THE TASK – Present the material as a numbered list, beginning with the line containing "kingdom: Plantae" and going on through the line containing "scientific name: Metopium toxiferum". Leave out any blank lines.

====== RECORDS SHOWN ======

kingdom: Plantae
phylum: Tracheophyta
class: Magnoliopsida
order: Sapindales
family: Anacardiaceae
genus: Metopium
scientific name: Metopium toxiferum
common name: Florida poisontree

======
====== RECORDS SHOWN ======

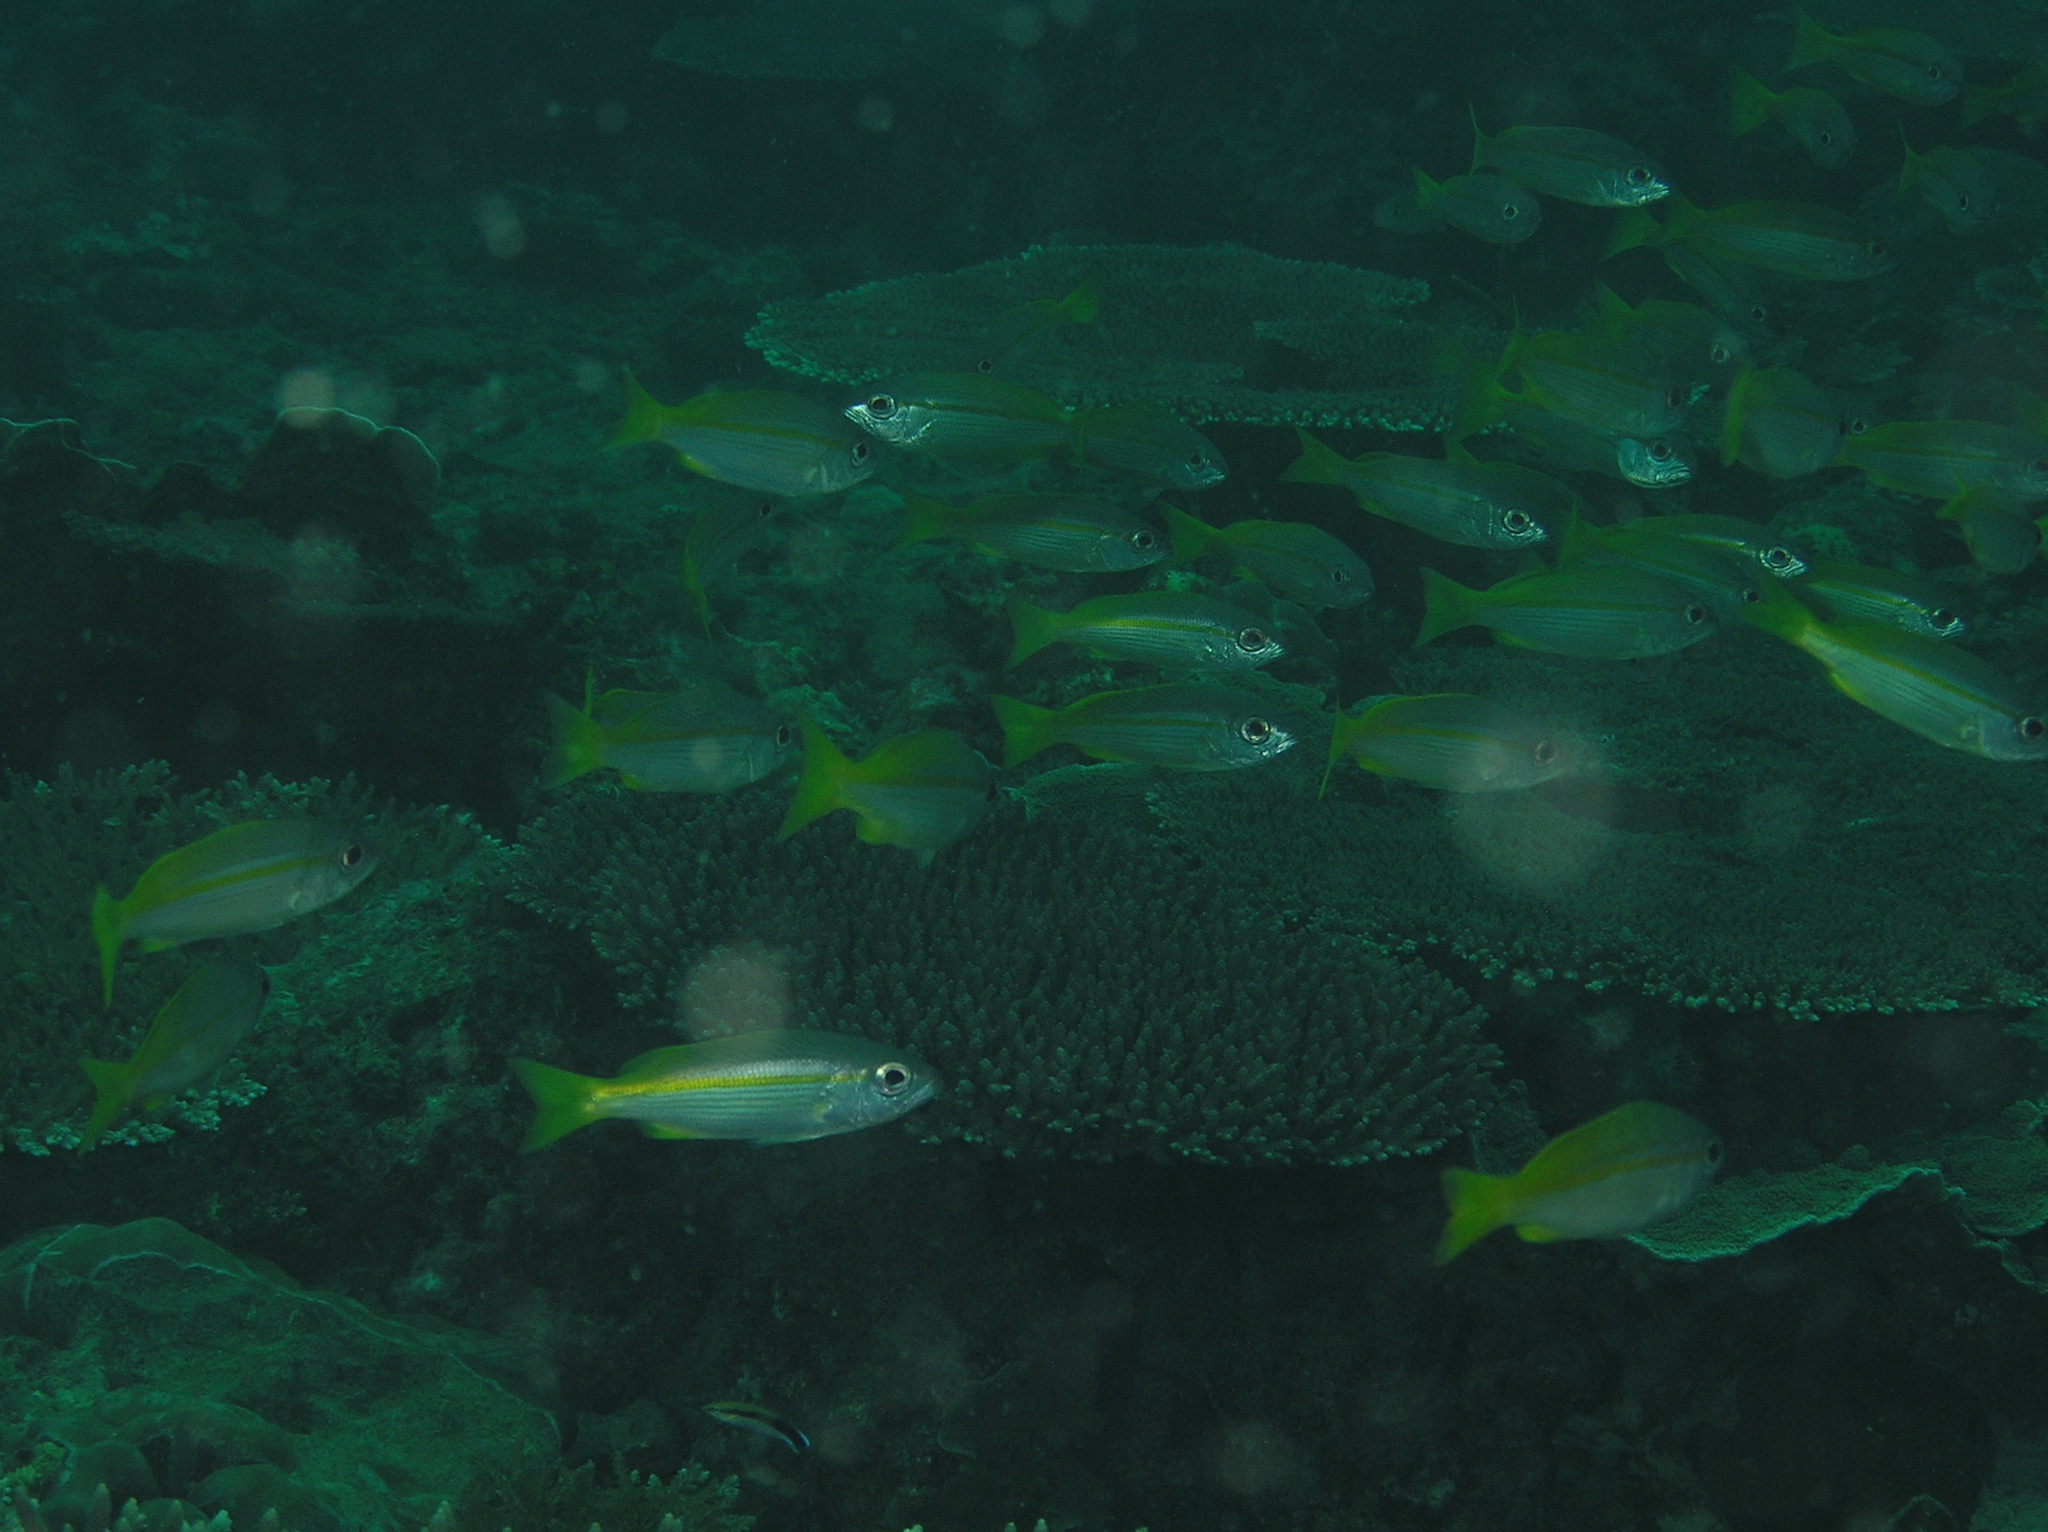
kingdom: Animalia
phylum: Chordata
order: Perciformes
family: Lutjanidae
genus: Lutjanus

======

SOLVED PROBLEM –
1. kingdom: Plantae
2. phylum: Tracheophyta
3. class: Magnoliopsida
4. order: Sapindales
5. family: Anacardiaceae
6. genus: Metopium
7. scientific name: Metopium toxiferum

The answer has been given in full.